Happy days I'm a UK truck driver, I have a Canadian class 1 licence last time I came out I worked out Lethbridge and my wife and son stopped in the UK .This time we're all coming over and looking at Manitoba ie Winnipeg area can anybody put us onto a good trucking company and a decent area to live ?


----------



## Gibjam (Sep 6, 2013)

mick stokes said:


> Happy days I'm a UK truck driver, I have a Canadian class 1 licence last time I came out I worked out Lethbridge and my wife and son stopped in the UK .This time we're all coming over and looking at Manitoba ie Winnipeg area can anybody put us onto a good trucking company and a decent area to live ?

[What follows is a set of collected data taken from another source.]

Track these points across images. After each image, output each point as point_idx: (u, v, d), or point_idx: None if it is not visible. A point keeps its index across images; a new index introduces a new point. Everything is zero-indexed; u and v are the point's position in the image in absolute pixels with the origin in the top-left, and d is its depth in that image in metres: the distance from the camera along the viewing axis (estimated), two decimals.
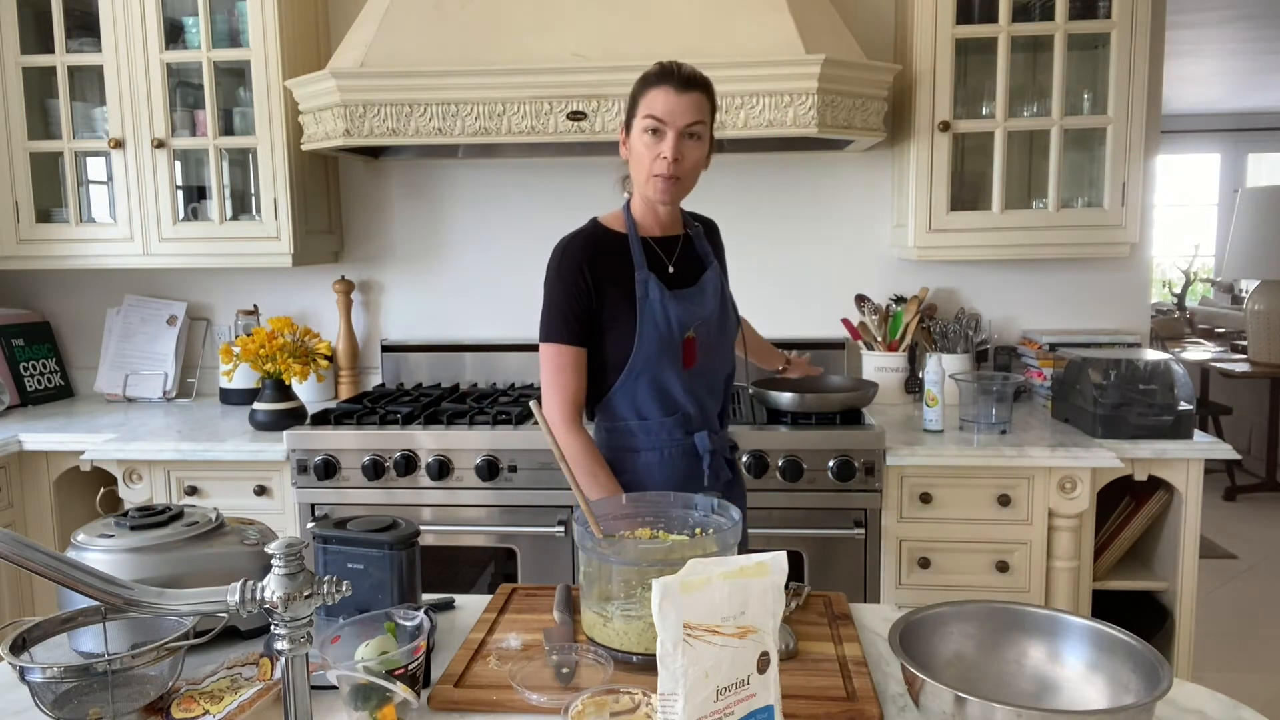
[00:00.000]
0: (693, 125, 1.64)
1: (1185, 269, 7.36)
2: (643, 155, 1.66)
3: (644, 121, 1.65)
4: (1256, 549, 4.42)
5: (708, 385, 1.79)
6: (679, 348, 1.72)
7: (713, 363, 1.79)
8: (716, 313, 1.78)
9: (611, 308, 1.71)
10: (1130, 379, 2.39)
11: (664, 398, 1.73)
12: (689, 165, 1.67)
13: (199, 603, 0.93)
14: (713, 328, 1.77)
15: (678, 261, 1.77)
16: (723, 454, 1.81)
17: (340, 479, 2.41)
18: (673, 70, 1.65)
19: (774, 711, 0.94)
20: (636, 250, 1.73)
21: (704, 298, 1.77)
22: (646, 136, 1.65)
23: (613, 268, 1.71)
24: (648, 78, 1.67)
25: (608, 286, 1.70)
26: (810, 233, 2.94)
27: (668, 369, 1.72)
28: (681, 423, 1.75)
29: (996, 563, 2.34)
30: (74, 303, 3.18)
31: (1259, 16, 4.90)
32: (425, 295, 3.06)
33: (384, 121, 2.43)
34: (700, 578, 0.89)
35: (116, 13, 2.65)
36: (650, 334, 1.70)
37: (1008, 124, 2.56)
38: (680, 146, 1.63)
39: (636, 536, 1.34)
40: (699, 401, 1.77)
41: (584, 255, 1.71)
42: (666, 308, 1.71)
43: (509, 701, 1.10)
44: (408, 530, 1.31)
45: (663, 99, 1.63)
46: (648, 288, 1.71)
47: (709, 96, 1.68)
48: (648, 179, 1.67)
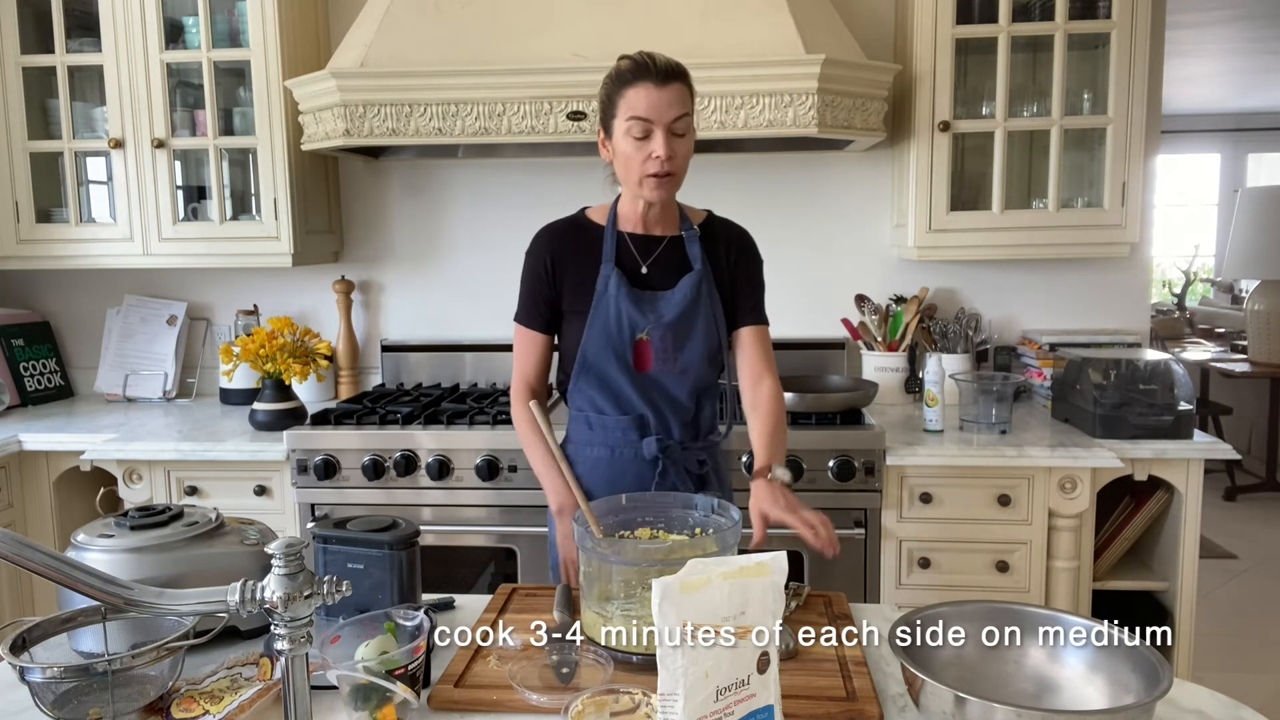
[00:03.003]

Hi Mick, I can not advise on trucking companies but I know Bison have a presence in the city and I know Polar operate the city if you're looking to get onto Ice Road Truckers.

Anyway, stick to the South of the city would be my advice. Other than that Transcona with is in the NW corner and closer to the industrial sites so would guess the yards.

Neighborhoods to name but a few:
River Park South, Royalwood, St Vital, Bridgewater, Charleswood, Fort Garry, Southdale...

We moved here last April and so far so good.


----------



## mick stokes (Feb 17, 2015)

Thanks for the advice Gibjam


----------